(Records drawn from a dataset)

┄┄┄┄┄┄┄┄┄┄┄┄┄┄┄┄┄┄┄┄

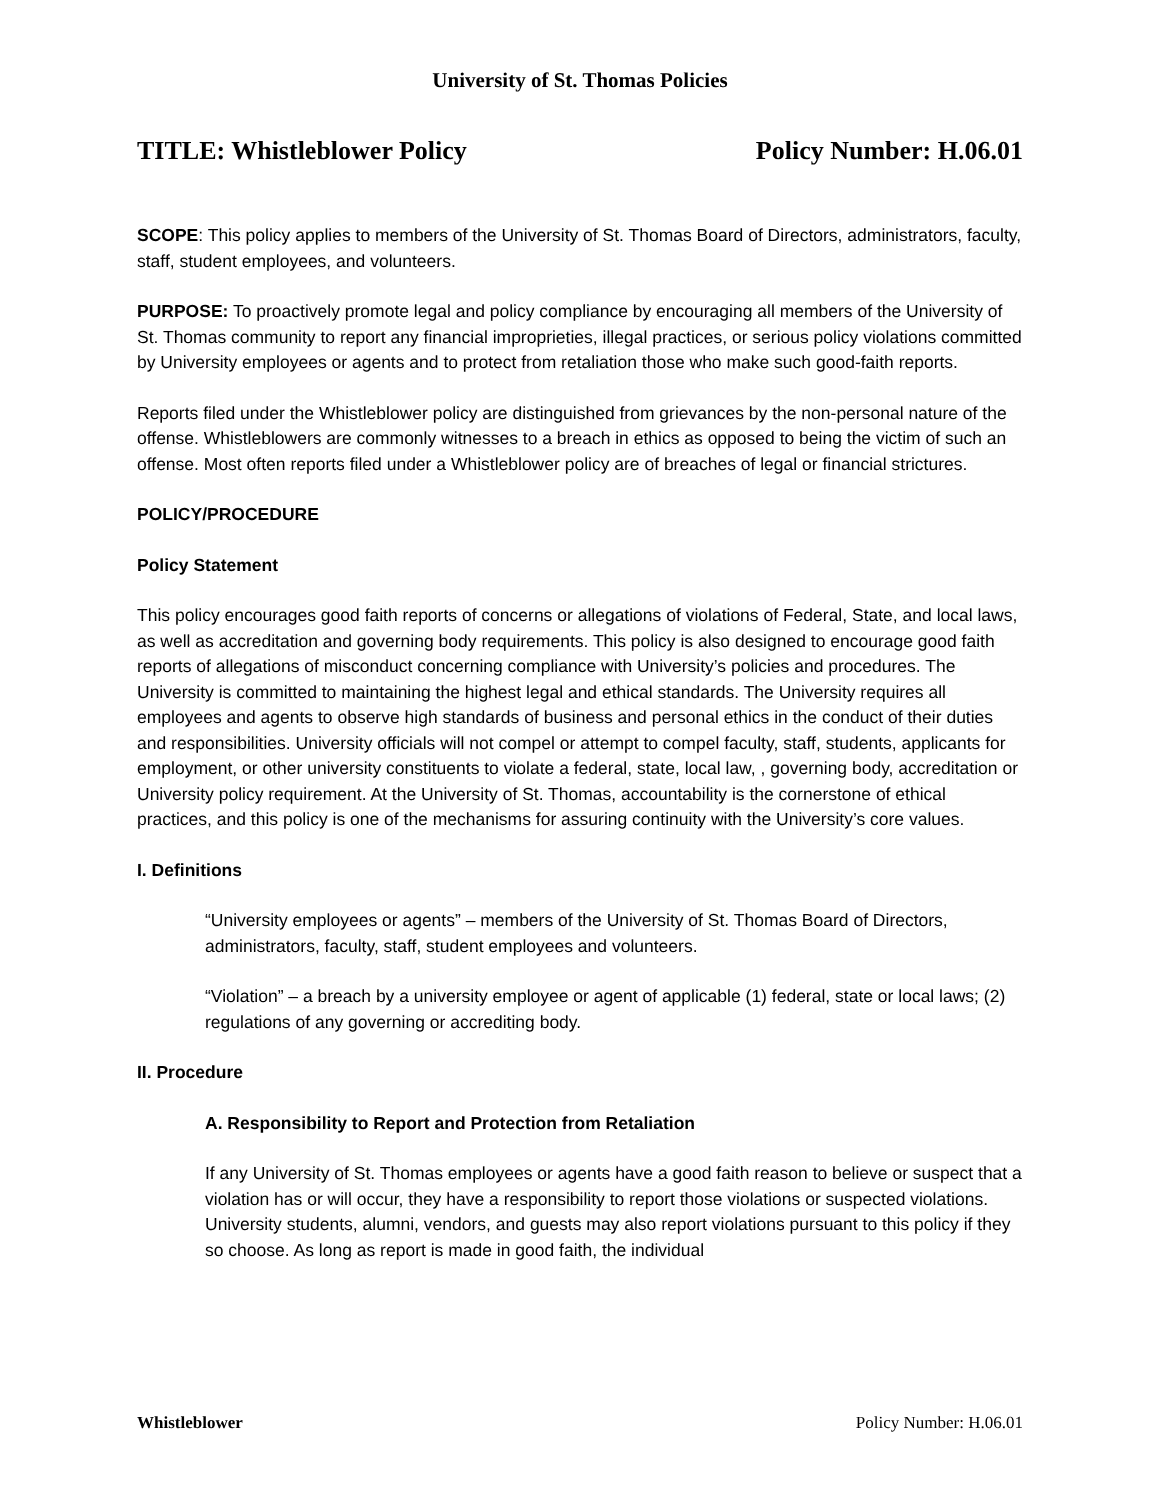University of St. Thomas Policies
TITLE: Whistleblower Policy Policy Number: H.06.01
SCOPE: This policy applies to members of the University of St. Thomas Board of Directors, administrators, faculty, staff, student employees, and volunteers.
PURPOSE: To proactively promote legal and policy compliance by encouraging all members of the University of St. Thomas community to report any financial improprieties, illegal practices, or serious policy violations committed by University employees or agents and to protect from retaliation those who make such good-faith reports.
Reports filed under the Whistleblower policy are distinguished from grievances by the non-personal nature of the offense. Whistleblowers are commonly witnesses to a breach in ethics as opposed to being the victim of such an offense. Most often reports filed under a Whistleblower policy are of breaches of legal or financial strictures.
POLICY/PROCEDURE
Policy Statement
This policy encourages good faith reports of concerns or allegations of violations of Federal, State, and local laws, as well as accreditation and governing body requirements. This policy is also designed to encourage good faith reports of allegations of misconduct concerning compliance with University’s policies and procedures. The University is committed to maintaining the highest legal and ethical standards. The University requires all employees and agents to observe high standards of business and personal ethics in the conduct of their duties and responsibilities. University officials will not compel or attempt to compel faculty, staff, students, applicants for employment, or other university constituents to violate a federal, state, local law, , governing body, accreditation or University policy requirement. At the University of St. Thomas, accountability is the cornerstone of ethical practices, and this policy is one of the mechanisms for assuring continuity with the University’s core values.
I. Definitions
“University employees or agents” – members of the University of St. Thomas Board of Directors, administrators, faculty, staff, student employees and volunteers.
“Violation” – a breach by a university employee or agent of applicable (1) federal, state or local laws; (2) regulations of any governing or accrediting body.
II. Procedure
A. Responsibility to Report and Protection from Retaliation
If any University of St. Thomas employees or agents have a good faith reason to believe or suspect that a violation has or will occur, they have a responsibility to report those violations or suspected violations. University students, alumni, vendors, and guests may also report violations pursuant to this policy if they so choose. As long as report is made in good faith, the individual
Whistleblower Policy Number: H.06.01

┄┄┄┄┄┄┄┄┄┄┄┄┄┄┄┄┄┄┄┄

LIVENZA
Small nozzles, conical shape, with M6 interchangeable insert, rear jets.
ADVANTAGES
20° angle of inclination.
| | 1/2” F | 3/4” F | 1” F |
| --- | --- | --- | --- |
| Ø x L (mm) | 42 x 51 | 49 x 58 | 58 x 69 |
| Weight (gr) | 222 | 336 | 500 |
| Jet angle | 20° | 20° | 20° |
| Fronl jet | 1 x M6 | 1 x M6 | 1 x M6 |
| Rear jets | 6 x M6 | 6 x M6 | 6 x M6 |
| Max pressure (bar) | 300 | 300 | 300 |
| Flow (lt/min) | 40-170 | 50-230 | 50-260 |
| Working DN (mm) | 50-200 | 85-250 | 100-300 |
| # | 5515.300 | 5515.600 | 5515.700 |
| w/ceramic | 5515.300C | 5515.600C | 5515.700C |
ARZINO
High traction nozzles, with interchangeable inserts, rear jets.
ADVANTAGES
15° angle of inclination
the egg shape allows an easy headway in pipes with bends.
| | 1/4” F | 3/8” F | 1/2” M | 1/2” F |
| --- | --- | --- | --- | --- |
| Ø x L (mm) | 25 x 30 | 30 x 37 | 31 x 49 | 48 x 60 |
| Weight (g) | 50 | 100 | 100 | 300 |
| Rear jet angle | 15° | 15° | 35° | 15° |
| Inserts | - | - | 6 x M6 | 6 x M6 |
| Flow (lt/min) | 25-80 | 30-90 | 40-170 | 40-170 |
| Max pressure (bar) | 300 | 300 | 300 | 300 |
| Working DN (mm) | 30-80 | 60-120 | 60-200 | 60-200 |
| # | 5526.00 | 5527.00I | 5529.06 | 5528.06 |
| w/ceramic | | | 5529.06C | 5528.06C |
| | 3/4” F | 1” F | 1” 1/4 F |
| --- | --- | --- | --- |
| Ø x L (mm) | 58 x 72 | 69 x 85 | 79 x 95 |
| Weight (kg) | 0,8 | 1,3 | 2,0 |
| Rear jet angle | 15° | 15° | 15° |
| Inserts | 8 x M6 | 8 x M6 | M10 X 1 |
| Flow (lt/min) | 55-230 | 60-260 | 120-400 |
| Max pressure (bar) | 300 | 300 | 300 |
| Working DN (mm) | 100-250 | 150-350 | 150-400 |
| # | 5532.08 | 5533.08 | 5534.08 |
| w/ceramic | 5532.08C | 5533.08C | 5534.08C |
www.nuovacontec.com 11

┄┄┄┄┄┄┄┄┄┄┄┄┄┄┄┄┄┄┄┄

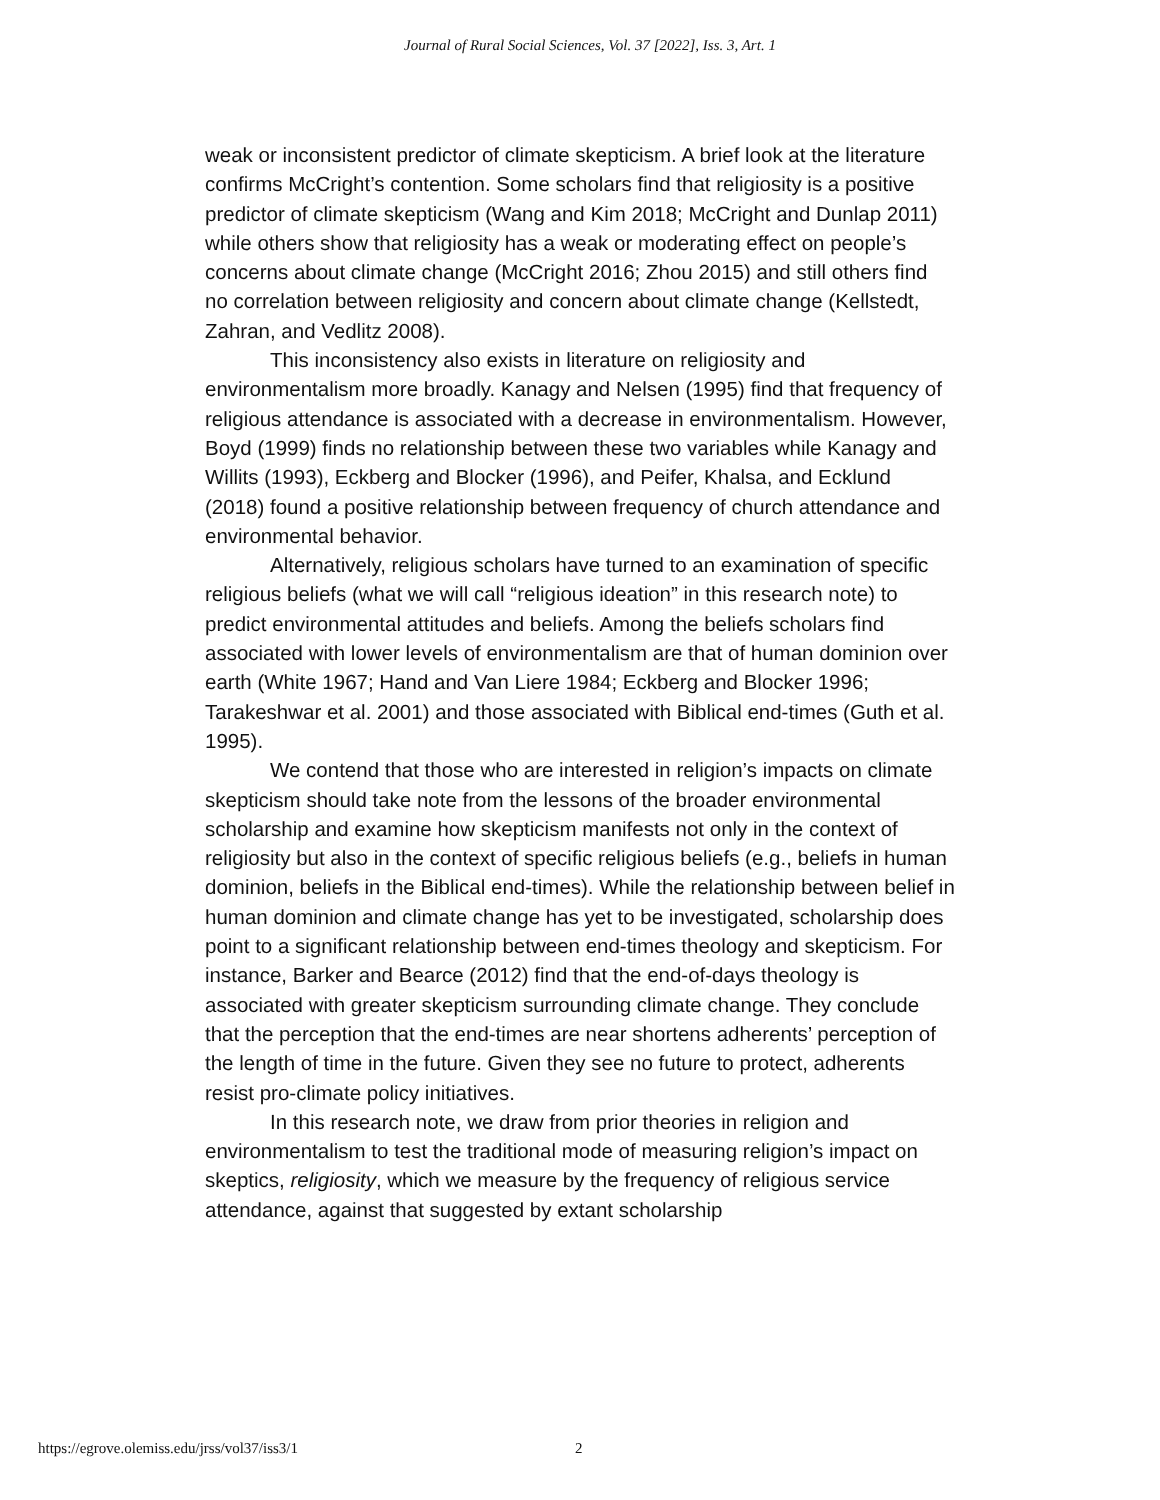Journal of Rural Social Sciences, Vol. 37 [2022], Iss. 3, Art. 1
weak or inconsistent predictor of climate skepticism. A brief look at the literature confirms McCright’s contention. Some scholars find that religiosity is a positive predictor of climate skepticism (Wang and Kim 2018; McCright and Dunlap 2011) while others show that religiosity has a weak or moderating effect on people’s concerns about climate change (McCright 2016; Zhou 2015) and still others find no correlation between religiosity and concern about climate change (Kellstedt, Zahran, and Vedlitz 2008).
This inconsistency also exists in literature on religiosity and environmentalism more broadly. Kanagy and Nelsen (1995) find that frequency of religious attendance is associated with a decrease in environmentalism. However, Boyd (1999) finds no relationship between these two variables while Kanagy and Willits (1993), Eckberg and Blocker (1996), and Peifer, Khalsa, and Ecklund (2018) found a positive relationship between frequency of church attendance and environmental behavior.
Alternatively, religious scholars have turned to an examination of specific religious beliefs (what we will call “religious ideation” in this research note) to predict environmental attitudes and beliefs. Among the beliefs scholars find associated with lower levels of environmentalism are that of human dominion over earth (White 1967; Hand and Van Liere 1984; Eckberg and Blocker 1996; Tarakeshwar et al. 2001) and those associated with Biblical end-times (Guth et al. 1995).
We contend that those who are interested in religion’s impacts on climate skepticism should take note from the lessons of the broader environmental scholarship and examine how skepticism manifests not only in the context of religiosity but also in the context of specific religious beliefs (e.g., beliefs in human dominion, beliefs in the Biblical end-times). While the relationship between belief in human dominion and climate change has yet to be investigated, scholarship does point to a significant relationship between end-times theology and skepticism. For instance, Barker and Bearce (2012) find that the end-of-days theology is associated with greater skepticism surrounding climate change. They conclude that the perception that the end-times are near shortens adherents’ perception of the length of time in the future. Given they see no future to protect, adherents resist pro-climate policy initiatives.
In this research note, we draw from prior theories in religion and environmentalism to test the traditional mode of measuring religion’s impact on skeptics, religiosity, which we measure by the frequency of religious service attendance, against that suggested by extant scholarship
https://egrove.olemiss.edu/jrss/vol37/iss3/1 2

┄┄┄┄┄┄┄┄┄┄┄┄┄┄┄┄┄┄┄┄

# What to work on:
Leave out every picture, and copy exactly the lines above starting at the one holding "University of St. Thomas Policies" and ending at the one holding "employees and volunteers.", no more and no less.

# Response:
University of St. Thomas Policies
TITLE: Whistleblower Policy Policy Number: H.06.01
SCOPE: This policy applies to members of the University of St. Thomas Board of Directors, administrators, faculty, staff, student employees, and volunteers.
PURPOSE: To proactively promote legal and policy compliance by encouraging all members of the University of St. Thomas community to report any financial improprieties, illegal practices, or serious policy violations committed by University employees or agents and to protect from retaliation those who make such good-faith reports.
Reports filed under the Whistleblower policy are distinguished from grievances by the non-personal nature of the offense. Whistleblowers are commonly witnesses to a breach in ethics as opposed to being the victim of such an offense. Most often reports filed under a Whistleblower policy are of breaches of legal or financial strictures.
POLICY/PROCEDURE
Policy Statement
This policy encourages good faith reports of concerns or allegations of violations of Federal, State, and local laws, as well as accreditation and governing body requirements. This policy is also designed to encourage good faith reports of allegations of misconduct concerning compliance with University’s policies and procedures. The University is committed to maintaining the highest legal and ethical standards. The University requires all employees and agents to observe high standards of business and personal ethics in the conduct of their duties and responsibilities. University officials will not compel or attempt to compel faculty, staff, students, applicants for employment, or other university constituents to violate a federal, state, local law, , governing body, accreditation or University policy requirement. At the University of St. Thomas, accountability is the cornerstone of ethical practices, and this policy is one of the mechanisms for assuring continuity with the University’s core values.
I. Definitions
“University employees or agents” – members of the University of St. Thomas Board of Directors, administrators, faculty, staff, student employees and volunteers.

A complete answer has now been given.